> _Text under study_

Oxytocin substitution therapy in patients with AVP deficiency (central diabetes insipidus): study protocol of a double-blind, randomised placebo-controlled trial

Introduction Arginine vasopressin (AVP) and oxytocin (OXT) are both hormones released from the posterior pituitary. While AVP primarily regulates water reabsorption in the kidneys, OXT plays a key role in socioemotional functioning.

Due to the anatomical proximity, disruptions of the AVP system leading to AVP deficiency (AVP-D) may also affect the OXT system, possibly resulting in an additional OXT deficiency. This hypothesis was recently proven by using the 3,4-methylenedioxymethamphetamine stimulation tests and identifying OXT deficiency in patients with AVP-D, linked to increased anxiety and impaired emotion recognition.

Despite these findings, OXT replacement therapy is not currently established as a treatment for AVP-D and long-term replacement therapy remains unexplored. Methods and analysis This is a randomised, double-blind, placebo-controlled, parallel-group trial enrolling adults with AVP-D.

Participants are randomised 1:1 to receive intranasal OXT (Syntocinon, 24 IU twice daily) or placebo for 28 days. The primary endpoint is a composite binary outcome defined as a clinically meaningful improvement in either trait anxiety (≥5-point reduction in State-Trait Anxiety Inventory-Trait Score) or emotion recognition (≥4-point increase in EmBody/EmFace task performance).

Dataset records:
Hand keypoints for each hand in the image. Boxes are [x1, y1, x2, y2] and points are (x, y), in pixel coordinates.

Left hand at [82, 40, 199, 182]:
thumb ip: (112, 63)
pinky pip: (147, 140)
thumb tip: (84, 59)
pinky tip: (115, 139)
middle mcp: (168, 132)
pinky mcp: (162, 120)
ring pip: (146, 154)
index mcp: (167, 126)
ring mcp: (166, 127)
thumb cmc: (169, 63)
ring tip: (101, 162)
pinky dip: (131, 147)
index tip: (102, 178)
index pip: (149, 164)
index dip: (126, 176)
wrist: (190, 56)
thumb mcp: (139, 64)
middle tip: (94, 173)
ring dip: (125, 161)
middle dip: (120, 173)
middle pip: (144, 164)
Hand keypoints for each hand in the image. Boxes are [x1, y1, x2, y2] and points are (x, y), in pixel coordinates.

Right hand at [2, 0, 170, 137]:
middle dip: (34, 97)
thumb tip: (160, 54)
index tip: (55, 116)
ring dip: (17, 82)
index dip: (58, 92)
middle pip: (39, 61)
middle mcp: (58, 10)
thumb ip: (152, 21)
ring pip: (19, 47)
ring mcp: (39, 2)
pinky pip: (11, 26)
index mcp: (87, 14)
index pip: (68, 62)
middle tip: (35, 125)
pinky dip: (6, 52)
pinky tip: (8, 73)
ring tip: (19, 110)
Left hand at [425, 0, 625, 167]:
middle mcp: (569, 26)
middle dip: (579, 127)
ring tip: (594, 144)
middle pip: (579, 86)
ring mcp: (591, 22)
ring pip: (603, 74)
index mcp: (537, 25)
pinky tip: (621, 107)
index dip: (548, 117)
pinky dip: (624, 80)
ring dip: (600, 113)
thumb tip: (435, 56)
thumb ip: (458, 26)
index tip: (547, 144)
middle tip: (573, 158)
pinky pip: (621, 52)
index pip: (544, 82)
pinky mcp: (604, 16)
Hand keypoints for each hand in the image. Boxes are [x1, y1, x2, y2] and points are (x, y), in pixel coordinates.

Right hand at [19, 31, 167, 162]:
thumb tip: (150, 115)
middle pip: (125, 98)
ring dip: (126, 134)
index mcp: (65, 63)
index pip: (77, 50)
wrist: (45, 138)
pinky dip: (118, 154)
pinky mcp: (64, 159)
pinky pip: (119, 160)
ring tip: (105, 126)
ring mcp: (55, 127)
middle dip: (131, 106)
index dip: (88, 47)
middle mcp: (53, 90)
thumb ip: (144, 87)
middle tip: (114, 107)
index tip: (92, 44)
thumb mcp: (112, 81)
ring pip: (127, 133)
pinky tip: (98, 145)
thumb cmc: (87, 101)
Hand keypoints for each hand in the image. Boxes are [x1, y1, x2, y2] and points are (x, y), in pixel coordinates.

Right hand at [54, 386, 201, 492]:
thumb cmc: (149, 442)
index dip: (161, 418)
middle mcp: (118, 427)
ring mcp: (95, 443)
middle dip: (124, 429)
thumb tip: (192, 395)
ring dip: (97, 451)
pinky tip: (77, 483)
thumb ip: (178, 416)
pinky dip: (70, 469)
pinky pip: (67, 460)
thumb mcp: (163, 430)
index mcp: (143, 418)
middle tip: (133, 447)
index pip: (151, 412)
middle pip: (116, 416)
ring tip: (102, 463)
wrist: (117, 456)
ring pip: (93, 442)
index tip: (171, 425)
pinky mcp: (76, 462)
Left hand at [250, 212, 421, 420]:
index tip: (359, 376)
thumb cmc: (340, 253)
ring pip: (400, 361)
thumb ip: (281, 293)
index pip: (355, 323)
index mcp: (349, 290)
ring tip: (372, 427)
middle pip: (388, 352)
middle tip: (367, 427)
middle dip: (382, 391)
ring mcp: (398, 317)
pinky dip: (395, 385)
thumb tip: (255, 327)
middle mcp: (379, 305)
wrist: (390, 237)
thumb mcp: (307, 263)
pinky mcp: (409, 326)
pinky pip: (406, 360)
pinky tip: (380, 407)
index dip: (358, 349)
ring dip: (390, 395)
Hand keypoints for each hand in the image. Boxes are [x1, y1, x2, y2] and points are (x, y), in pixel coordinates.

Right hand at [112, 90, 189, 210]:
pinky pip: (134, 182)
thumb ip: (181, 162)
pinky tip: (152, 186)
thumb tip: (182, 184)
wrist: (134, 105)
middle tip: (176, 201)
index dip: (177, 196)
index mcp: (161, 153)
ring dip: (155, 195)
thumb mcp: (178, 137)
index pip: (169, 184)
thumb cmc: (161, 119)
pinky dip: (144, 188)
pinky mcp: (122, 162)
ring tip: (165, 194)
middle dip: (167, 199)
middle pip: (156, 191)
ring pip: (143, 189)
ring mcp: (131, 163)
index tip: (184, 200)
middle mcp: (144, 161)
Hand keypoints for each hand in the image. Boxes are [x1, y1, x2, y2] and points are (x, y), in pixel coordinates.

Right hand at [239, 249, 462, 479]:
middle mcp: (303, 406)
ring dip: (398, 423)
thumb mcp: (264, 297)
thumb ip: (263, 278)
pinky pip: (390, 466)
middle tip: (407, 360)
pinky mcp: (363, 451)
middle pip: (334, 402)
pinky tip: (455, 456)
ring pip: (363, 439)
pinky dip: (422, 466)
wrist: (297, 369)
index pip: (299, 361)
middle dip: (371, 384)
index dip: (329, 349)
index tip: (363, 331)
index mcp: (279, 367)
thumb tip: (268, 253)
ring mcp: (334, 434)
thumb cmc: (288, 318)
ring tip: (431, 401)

> _Exercise brief_
Say whether each statement agrees with the oxytocin trial protocol, answering yes or no and quoting the deciding words: (a) participants in the oxytocin group receive the hormone intranasally for 28 days; (b) OXT replacement therapy is already an established treatment for AVP-D; (c) the trial enrolls children with AVP-D. The listing is separate material and has no connection to the oxytocin trial protocol.

> _Written response_
(a) Yes: "Participants are randomised 1:1 to receive intranasal OXT (Syntocinon, 24 IU twice daily) or placebo for 28 days."
(b) No: "OXT replacement therapy is not currently established as a treatment for AVP-D"
(c) No: "enrolling adults with AVP-D"